Disorders: Parkinson’s Disease Parkinson’s Disease: inadequate synthesis of dopamine by nerves stimulating the thalamus, which directs sensory information and motor information to and from the cerebral cortex; impulses get mixed up, misdirected; most often affects elderly Signs and Symptoms: Tremors are the most well-known symptom of Parkinson’s disease and often occur in the hands, fingers, forearms, feet, mouth, or chin.
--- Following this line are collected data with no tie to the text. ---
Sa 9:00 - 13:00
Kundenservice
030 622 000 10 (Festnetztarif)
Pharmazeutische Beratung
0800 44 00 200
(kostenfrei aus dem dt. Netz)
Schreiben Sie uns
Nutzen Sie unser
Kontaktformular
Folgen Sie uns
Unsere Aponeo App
Typically, tremors take place when the limbs are at rest as opposed to when you’re moving. Slow movement (Bradykinesia) – manifests as a slowness in voluntary movement such as standing up, walking, and sitting down. This happens because of delayed transmission signals from the brain to the muscles. This may lead to difficulty initiating walking, but in more severe cases can cause “freezing episodes” once you’ve begun walking. Rigidity – otherwise known as muscle stiffness, affects the limbs and trunk and often produces muscle pain that increases during movement. Poor balance – happens because of the loss of reflexes that help posture. This causes unsteady balance, which can often lead to falls, as well as poor coordination.
Disorders: Parkinson’s Disease Prevalence: According to the Parkinson's Disease Foundation, Parkinson's disease affects about 1 million people in the United States and more than 4 million people worldwide. About 60,000 people are diagnosed each year in the United States. Symptoms of Parkinson's disease can appear at any age, but the average age of onset is 60. Treatment Options: Deep Brain Stimulation (DBS). This form of surgery involves placing a wire into the brain connected to a pacemaker-type device implanted just below the skin in the chest. DBS may help to reduce the severity of muscle rigidity, tremors, and slowness of movements. It can also help stabilize medication fluctuations.
Disorders: Alzheimer’s Disease Alzheimer’s Disease: In Alzheimer's disease, the brain cells themselves degenerate and die, causing a steady decline in memory and mental function. It is the most common cause of dementia. Signs and Symptoms: Occasional memory lapses, trouble with speaking and writing, difficulty in reasoning and making judgments and decisions, changes in personality or behavior Prevalence: A small percentage of Alzheimer's disease cases, probably less than 1 percent, is caused by three known genetic mutations. These mutations involve the gene for the amyloid precursor protein and the genes for the presenilin 1 and presenilin 2 proteins. The highest risk of death from Alzheimer’s is in people age 65 or older. Treatment Options: NO CURE. But there are paths towards prevention- physical activity, cognitive stimulation, social engagement and a healthy diet. Many of the same factors that decrease risk of heart attacks decrease risk of Alzheimer’s.